## Records supplied
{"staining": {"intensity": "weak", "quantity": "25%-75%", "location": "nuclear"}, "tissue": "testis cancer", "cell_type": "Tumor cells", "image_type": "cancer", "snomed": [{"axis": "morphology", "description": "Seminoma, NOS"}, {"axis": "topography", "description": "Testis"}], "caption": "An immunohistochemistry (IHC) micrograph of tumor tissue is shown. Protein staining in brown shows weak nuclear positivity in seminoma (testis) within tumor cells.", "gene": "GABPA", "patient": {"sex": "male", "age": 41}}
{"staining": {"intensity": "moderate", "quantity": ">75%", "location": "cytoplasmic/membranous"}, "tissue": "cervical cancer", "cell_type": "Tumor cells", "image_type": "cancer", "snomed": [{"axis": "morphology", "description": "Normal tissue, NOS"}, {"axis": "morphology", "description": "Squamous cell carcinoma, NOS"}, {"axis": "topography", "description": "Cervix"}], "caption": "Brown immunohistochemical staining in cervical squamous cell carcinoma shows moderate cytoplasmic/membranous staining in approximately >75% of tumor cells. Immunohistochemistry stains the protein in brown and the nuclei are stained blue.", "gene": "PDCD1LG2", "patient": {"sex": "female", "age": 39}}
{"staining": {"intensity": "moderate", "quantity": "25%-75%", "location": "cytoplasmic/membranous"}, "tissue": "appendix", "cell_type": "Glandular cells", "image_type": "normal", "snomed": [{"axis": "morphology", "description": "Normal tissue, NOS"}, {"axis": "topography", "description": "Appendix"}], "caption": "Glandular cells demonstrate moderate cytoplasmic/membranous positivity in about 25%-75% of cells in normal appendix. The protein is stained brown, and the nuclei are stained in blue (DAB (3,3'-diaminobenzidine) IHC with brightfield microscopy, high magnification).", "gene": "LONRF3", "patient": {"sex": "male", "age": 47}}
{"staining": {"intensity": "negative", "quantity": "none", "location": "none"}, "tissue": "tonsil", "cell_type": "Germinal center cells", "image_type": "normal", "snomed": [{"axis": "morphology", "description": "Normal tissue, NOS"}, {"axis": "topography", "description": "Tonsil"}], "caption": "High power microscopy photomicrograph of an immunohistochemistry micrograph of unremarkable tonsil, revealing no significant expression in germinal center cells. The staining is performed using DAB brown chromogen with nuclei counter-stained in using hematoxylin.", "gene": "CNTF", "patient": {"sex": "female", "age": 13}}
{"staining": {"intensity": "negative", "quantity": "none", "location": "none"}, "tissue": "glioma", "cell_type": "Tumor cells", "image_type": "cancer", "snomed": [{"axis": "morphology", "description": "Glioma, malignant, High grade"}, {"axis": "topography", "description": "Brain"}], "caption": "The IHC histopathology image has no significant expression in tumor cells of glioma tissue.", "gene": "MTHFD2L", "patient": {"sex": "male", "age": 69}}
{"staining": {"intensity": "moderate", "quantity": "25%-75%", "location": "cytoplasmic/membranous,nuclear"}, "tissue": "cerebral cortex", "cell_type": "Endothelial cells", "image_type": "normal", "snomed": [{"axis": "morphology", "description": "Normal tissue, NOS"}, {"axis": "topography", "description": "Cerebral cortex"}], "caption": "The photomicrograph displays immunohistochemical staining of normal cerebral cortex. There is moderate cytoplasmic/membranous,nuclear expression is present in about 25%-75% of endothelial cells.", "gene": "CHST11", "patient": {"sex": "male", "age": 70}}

## Task statement
All lines in the data that contain the word "female" should be copied.

## Answer below
{"staining": {"intensity": "moderate", "quantity": ">75%", "location": "cytoplasmic/membranous"}, "tissue": "cervical cancer", "cell_type": "Tumor cells", "image_type": "cancer", "snomed": [{"axis": "morphology", "description": "Normal tissue, NOS"}, {"axis": "morphology", "description": "Squamous cell carcinoma, NOS"}, {"axis": "topography", "description": "Cervix"}], "caption": "Brown immunohistochemical staining in cervical squamous cell carcinoma shows moderate cytoplasmic/membranous staining in approximately >75% of tumor cells. Immunohistochemistry stains the protein in brown and the nuclei are stained blue.", "gene": "PDCD1LG2", "patient": {"sex": "female", "age": 39}}
{"staining": {"intensity": "negative", "quantity": "none", "location": "none"}, "tissue": "tonsil", "cell_type": "Germinal center cells", "image_type": "normal", "snomed": [{"axis": "morphology", "description": "Normal tissue, NOS"}, {"axis": "topography", "description": "Tonsil"}], "caption": "High power microscopy photomicrograph of an immunohistochemistry micrograph of unremarkable tonsil, revealing no significant expression in germinal center cells. The staining is performed using DAB brown chromogen with nuclei counter-stained in using hematoxylin.", "gene": "CNTF", "patient": {"sex": "female", "age": 13}}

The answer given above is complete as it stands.